(Extracted records)
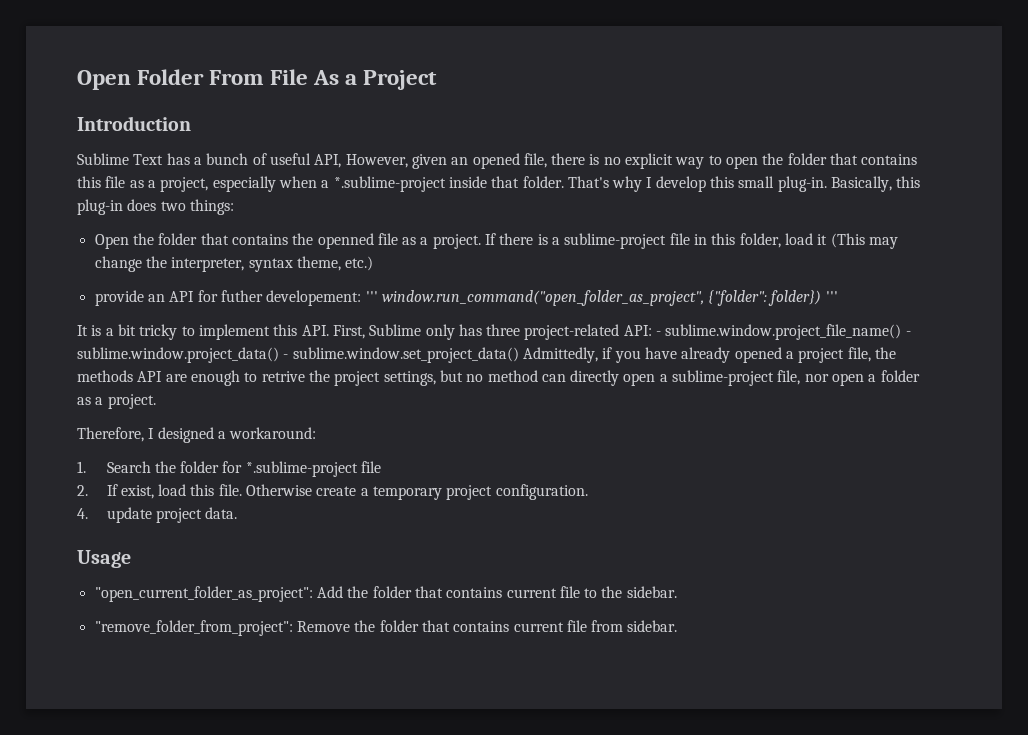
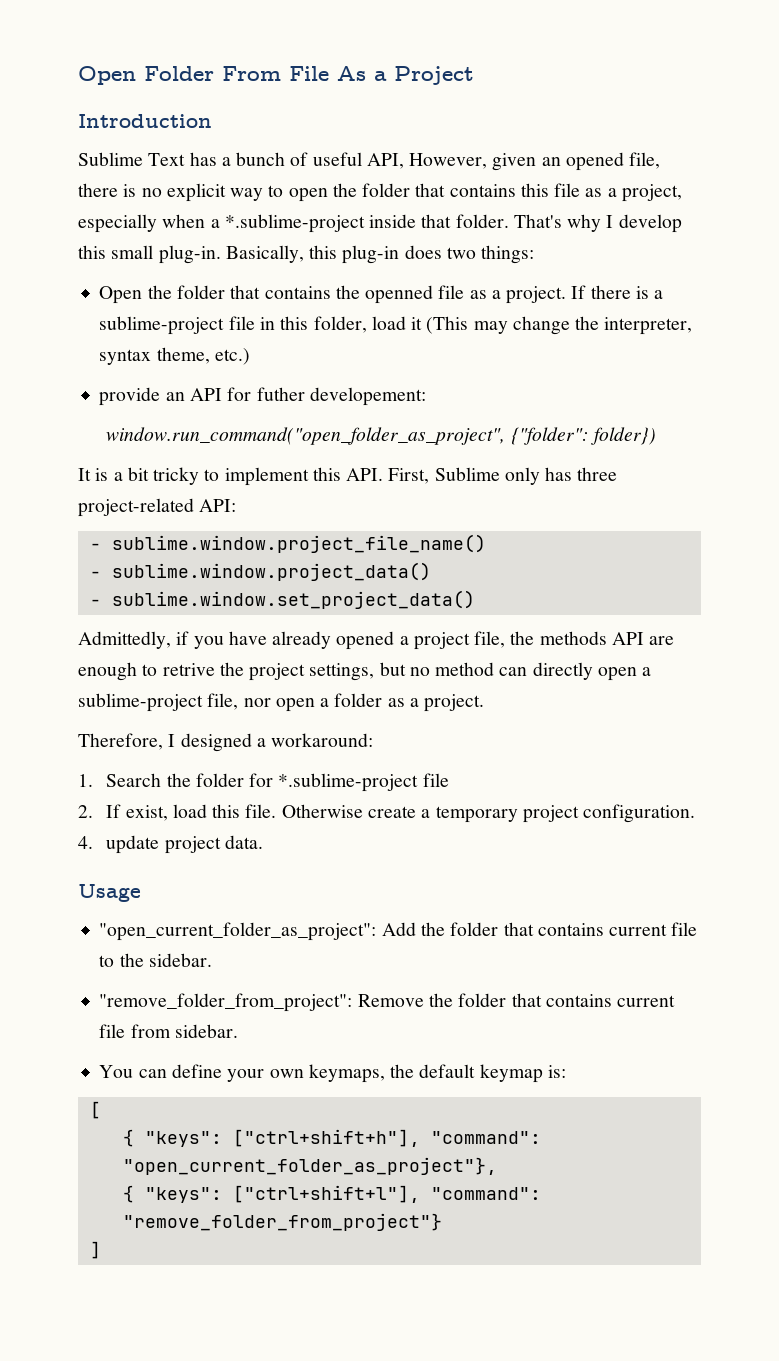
[365,291,378,302] ''' -> (426, 396) //
[825,291,838,302] ''' -> (656, 436) none
(652, 330) none -> (237, 505) //
(902, 332) none -> (486, 543) //
(279, 355) none -> (431, 571) //
(519, 355) none -> (475, 599) //
(678, 626) none -> [99,1064,566,1083] [89,1101,101,1119] [122,1129,541,1147] [122,1157,497,1175] [122,1185,541,1203] [122,1213,442,1231] [89,1241,101,1259] // You can define your own keymaps, the default keymap is: // [ // { "keys": ["ctrl+shift+h"], "command": "open_current_folder_as_project"}, // { "keys": ["ctrl+shift+l"], "command": "remove_folder_from_project"} // ]

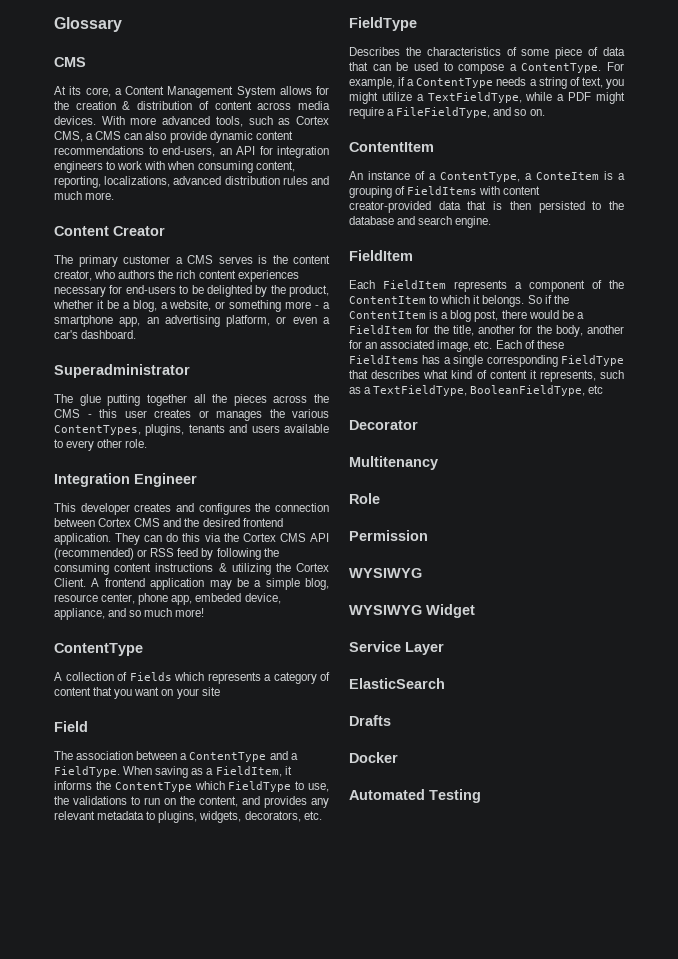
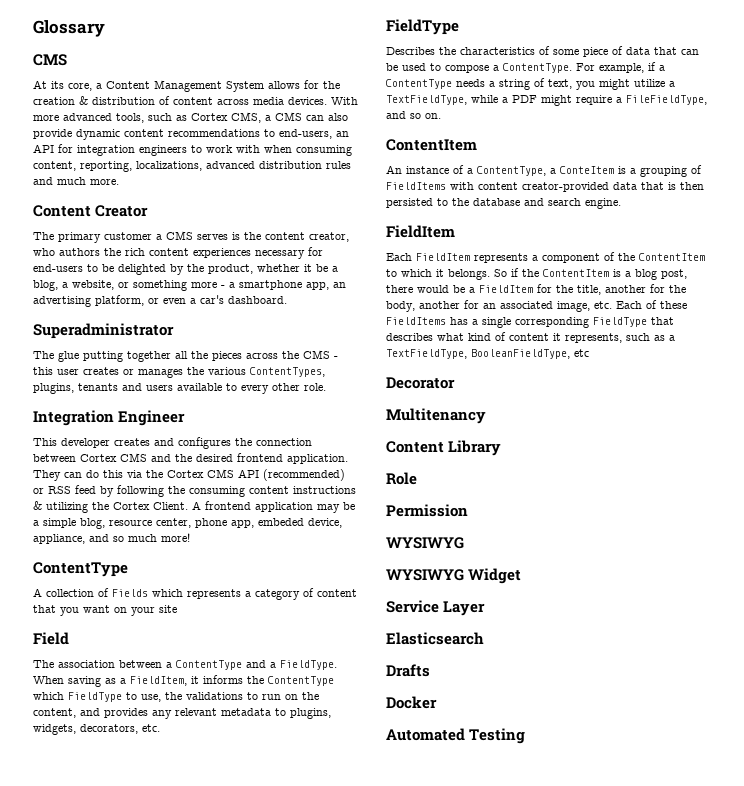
(438, 463) none -> [386,440,502,456] // Content Library
[349,678,445,689] ElasticSearch -> [386,632,484,645] Elasticsearch

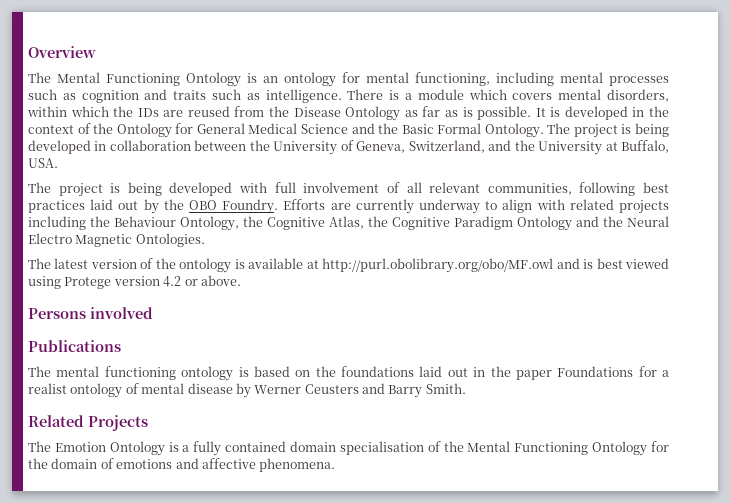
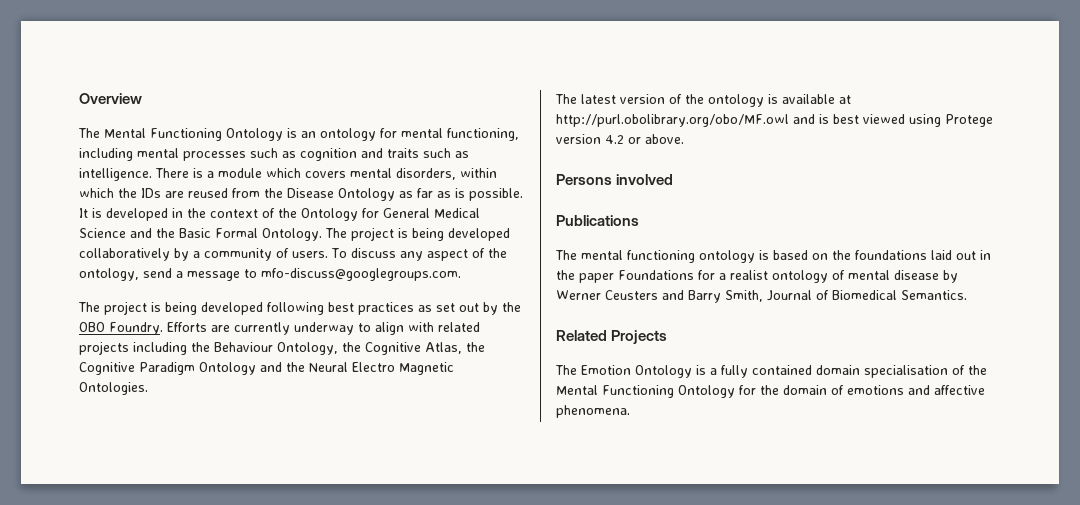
[94,140,669,155] [28,158,58,168] [28,182,572,197] in collaboration between the University of Geneva, Switzerland, and the University at Buffalo, USA. // The project is being developed with full involvement of all relevant communities, -> [79,248,507,261] [79,268,461,281] [78,301,263,315] collaboratively by a community of users. To discuss any aspect of the ontology, send a message to mfo-discuss@googlegroups.com. // The project is being developed
[90,199,114,210] laid -> [418,303,455,312] as set
[425,383,466,394] Smith. -> [725,290,967,302] Smith, Journal of Biomedical Semantics.

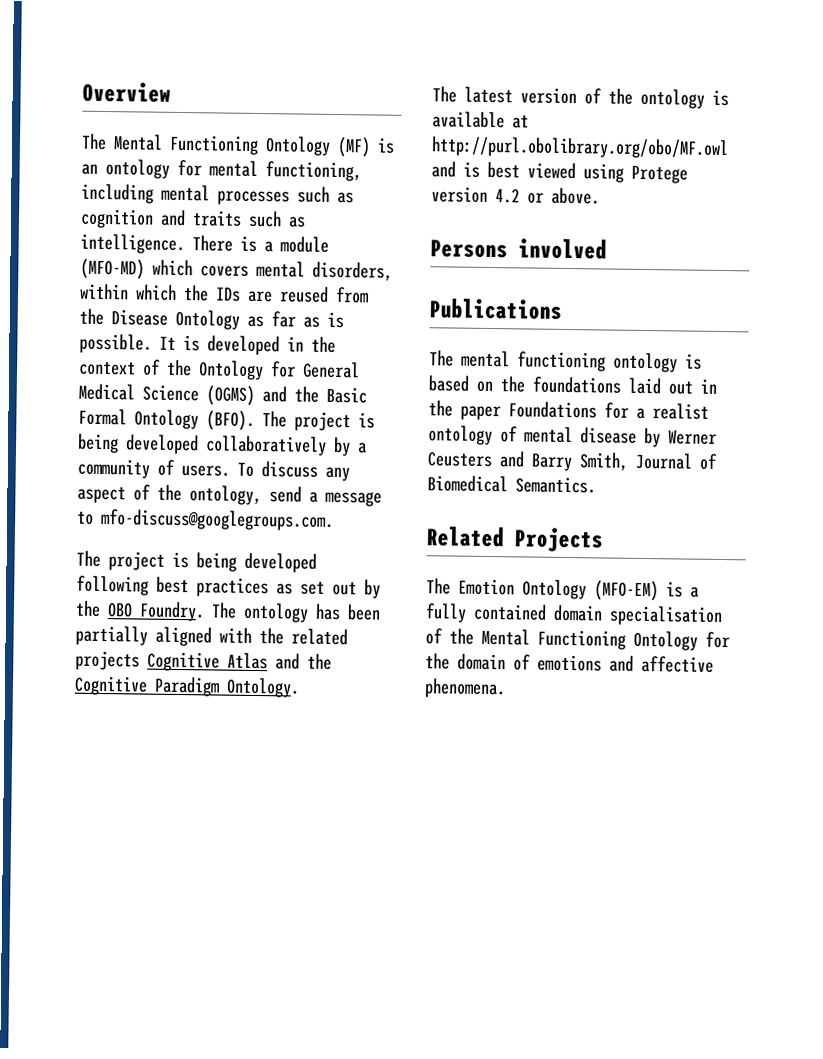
(283, 134) none -> [337,137,371,158] (MF)
(262, 173) none -> [80,258,145,280] (MFO-MD)
(126, 233) none -> [206,385,255,406] (OGMS)
[262,228,322,241] Ontology. -> [134,409,255,431] Ontology (BFO).
[167,322,480,335] [79,341,485,355] [79,362,454,375] [79,382,148,395] Efforts are currently underway to align with related projects including the Behaviour Ontology, the Cognitive Atlas, the Cognitive Paradigm Ontology and the Neural Electro Magnetic Ontologies. -> [211,602,381,623] [75,625,348,647] [75,650,332,672] [74,675,300,698] The ontology has been partially aligned with the related projects Cognitive Atlas and the Cognitive Paradigm Ontology.
(692, 371) none -> [594,580,659,602] (MFO-EM)

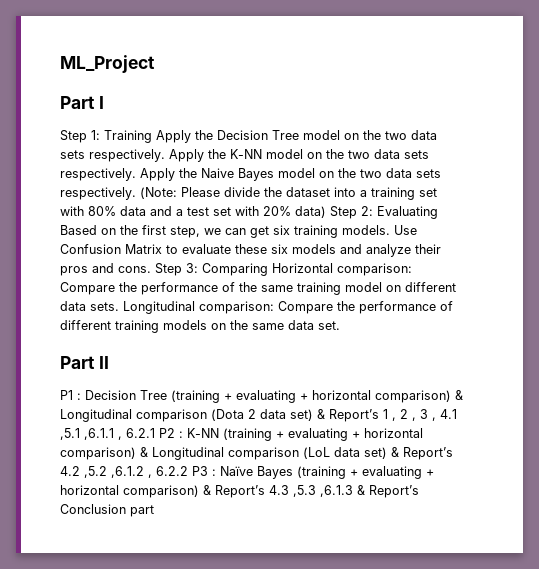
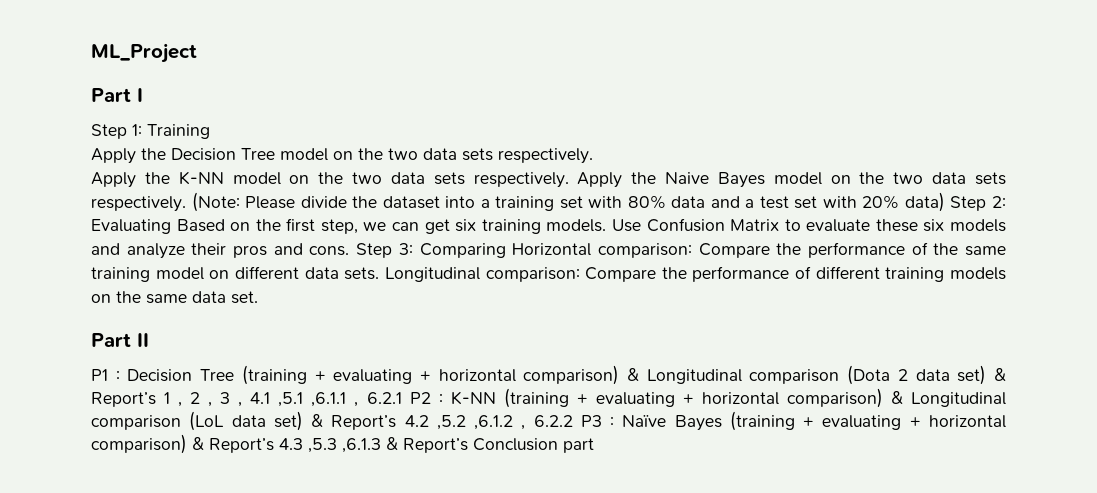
(152, 136) none -> (210, 131) //
(165, 155) none -> (593, 156) //

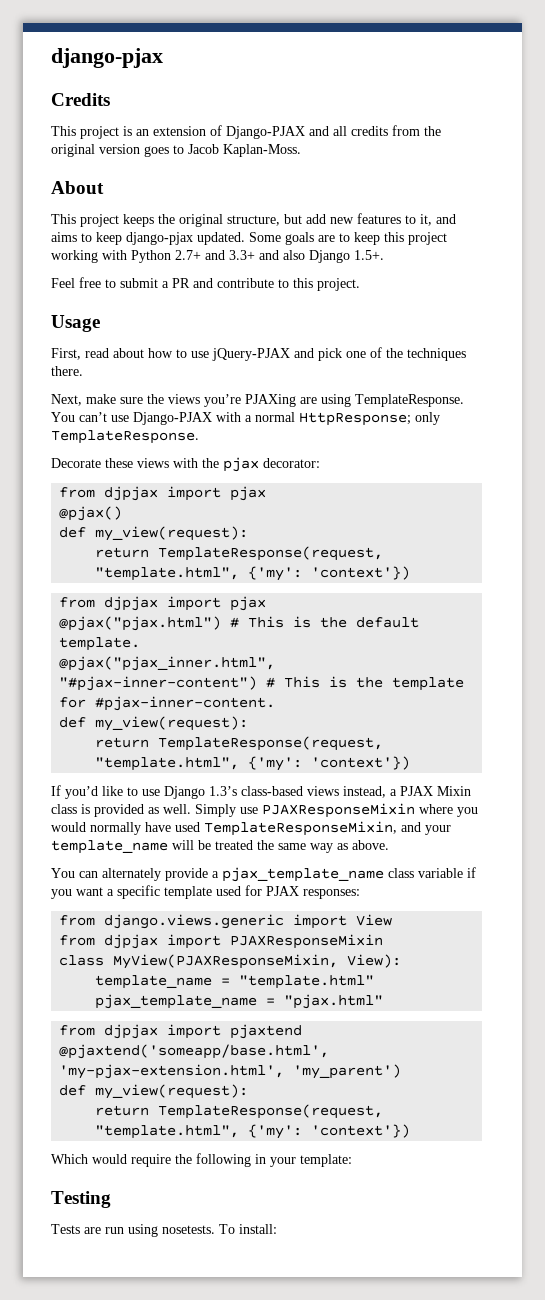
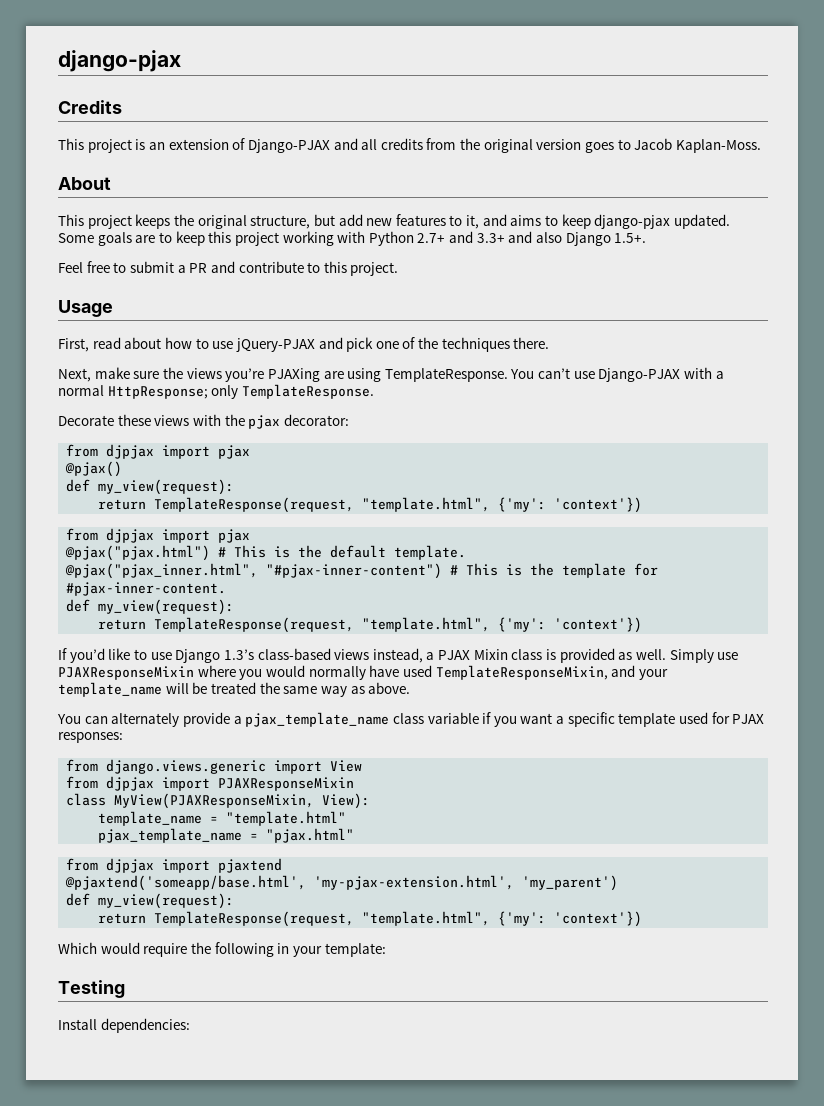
[51,1224,277,1237] Tests are run using nosetests. To install: -> [58,1018,190,1033] Install dependencies:

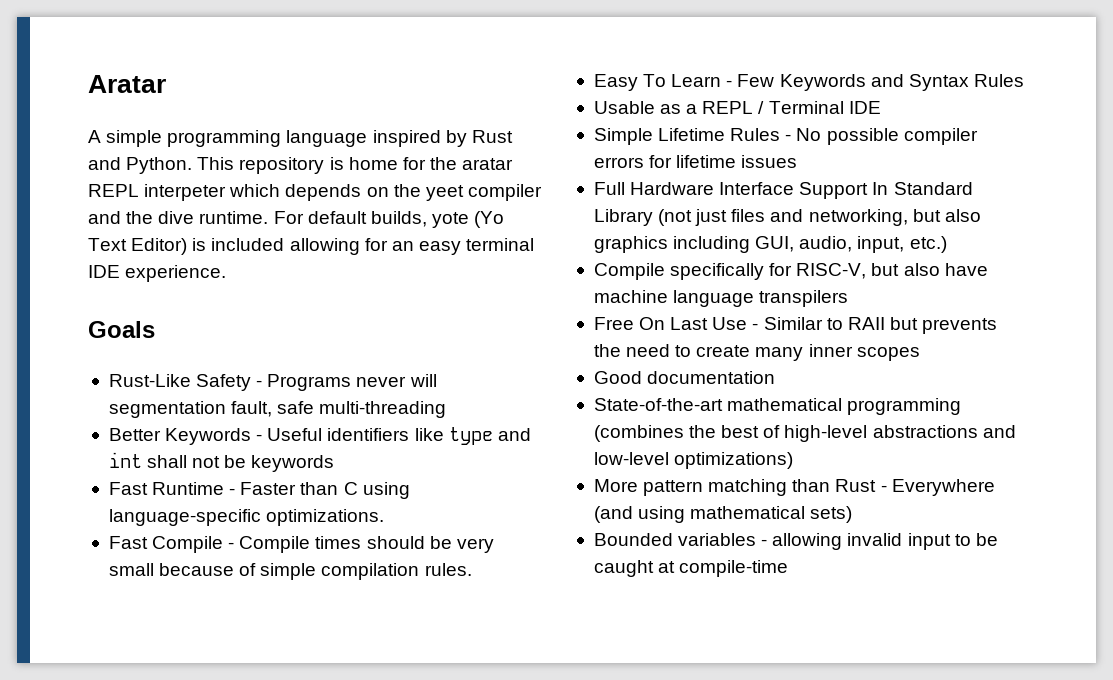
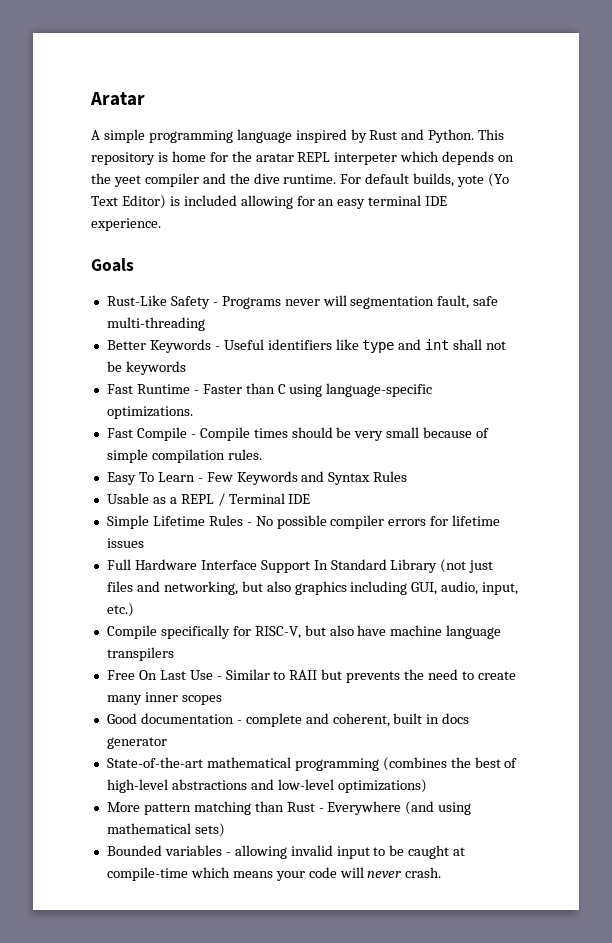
(776, 377) none -> [236,713,470,727] [106,737,167,749] - complete and coherent, built in docs generator
(789, 568) none -> [190,867,442,881] which means your code will never crash.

§ Problem statement
Read through the records above and copy the lines that contain "your".

§ Task answer
(678, 626) none -> [99,1064,566,1083] [89,1101,101,1119] [122,1129,541,1147] [122,1157,497,1175] [122,1185,541,1203] [122,1213,442,1231] [89,1241,101,1259] // You can define your own keymaps, the default keymap is: // [ // { "keys": ["ctrl+shift+h"], "command": "open_current_folder_as_project"}, // { "keys": ["ctrl+shift+l"], "command": "remove_folder_from_project"} // ]
(789, 568) none -> [190,867,442,881] which means your code will never crash.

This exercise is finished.